While Nagoya too experienced a slump in the early 1990s, it bounced back quickly. One big reason, executives say, is its frugality, a Japanese version of New England thrift. When Nagoya recently built a new airport, it was finished two months early and nearly $1 billion under budget. In an article entitled "The DNA of Nagoya's Almighty Prosperity," weekly news magazine AERA noted that the average Nagoya family spends $1,200 a year on entertainment, compared with a $2,100 nationwide average. Nagoyans spend less on their cellphones, and they tend to save more than the rest of the nation.
A History of Thrift
Nagoya executives say their thrift arises from a deep-seated aversion to waste. Toyota's president, Mr. Watanabe, recalled recently that when he joined the company 40 years ago, he was put in charge of corporate cafeterias. He studied eating habits with an eye toward eliminating waste. His breakthrough came when he noticed uneaten rice in many employee bowls. He modified the lunch line, forcing employees to fill their own bowls. "This way they could take as much as they wanted," he explained. "It reduced waste." As a result, Mr. Watanabe was selected for a team of young executives charged with finding production improvements across the company, and his career took off.

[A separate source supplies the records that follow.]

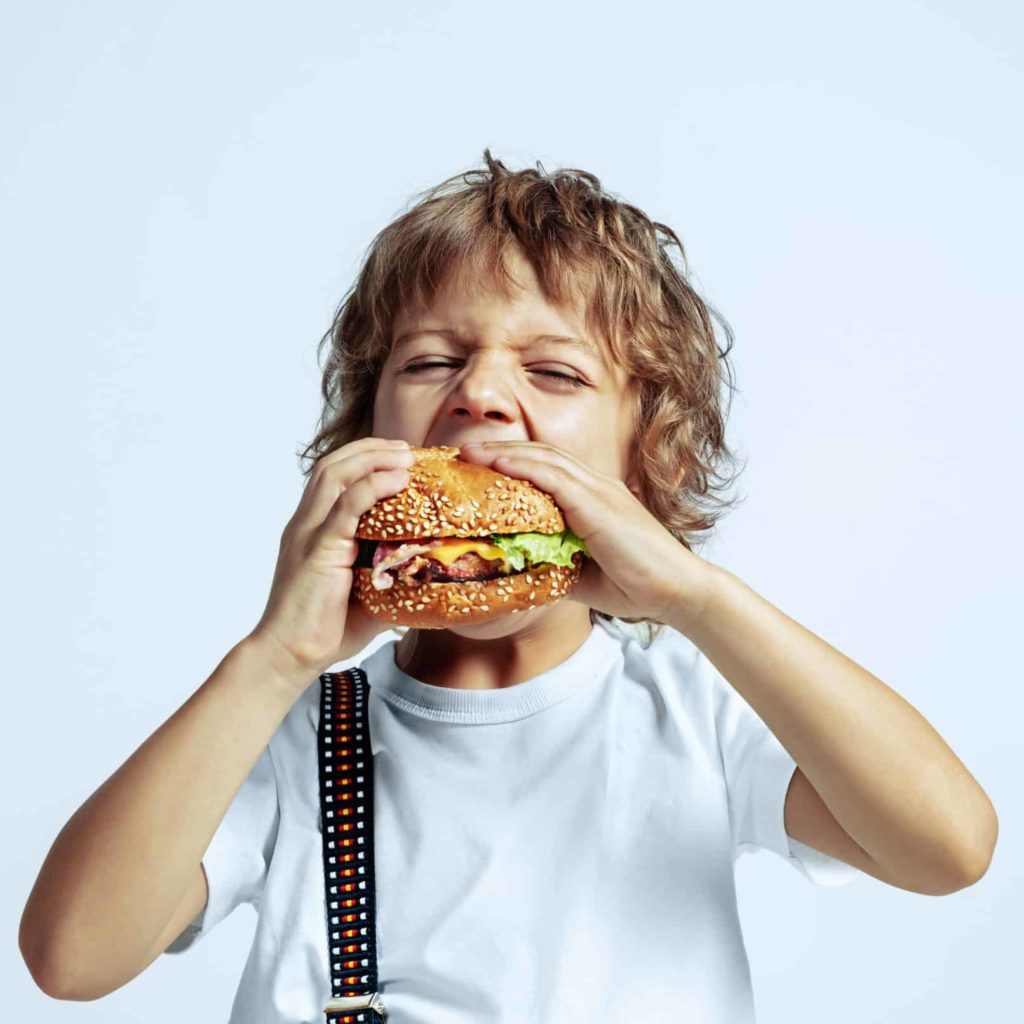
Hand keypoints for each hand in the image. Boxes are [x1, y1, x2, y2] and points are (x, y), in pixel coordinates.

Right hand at [248, 436, 415, 688]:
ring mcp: (309, 534)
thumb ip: (389, 576)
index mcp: (313, 530)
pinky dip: (372, 486)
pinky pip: (345, 506)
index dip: (366, 460)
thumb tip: (428, 575)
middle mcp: (307, 524)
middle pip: (334, 465)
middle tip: (408, 450)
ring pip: (336, 474)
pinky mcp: (318, 549)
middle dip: (372, 450)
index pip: (334, 477)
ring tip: (405, 456)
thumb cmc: (325, 630)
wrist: (288, 656)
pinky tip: (396, 480)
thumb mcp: (366, 594)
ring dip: (373, 458)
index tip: (400, 458)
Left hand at [458, 441, 713, 624]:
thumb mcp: (581, 575)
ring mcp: (598, 491)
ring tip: (467, 451)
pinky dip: (522, 467)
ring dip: (501, 452)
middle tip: (462, 451)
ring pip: (543, 459)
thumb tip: (519, 572)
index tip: (477, 467)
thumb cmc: (635, 585)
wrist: (677, 592)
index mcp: (593, 498)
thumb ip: (553, 566)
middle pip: (540, 455)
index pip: (546, 469)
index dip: (511, 463)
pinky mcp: (598, 504)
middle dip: (499, 450)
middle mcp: (595, 486)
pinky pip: (553, 477)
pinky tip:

This economy now extends into the executive suite. Toyota is expanding production around the globe, but the costly investments weren't begun until it had stockpiled $30 billion of cash.
A Rodin sculpture towers above the entrance to Yamazaki's headquarters. The hall to the chairman's office is lined with works by Picasso, Sisley and Monet. Yamazaki paid cash for all of it.
"They call us stingy," said Mr. Yamazaki, the chairman, sitting in his paneled office below a painting by 18th-century French master Francois Boucher. "And in some ways, they may be right. But we will spend when the time is right."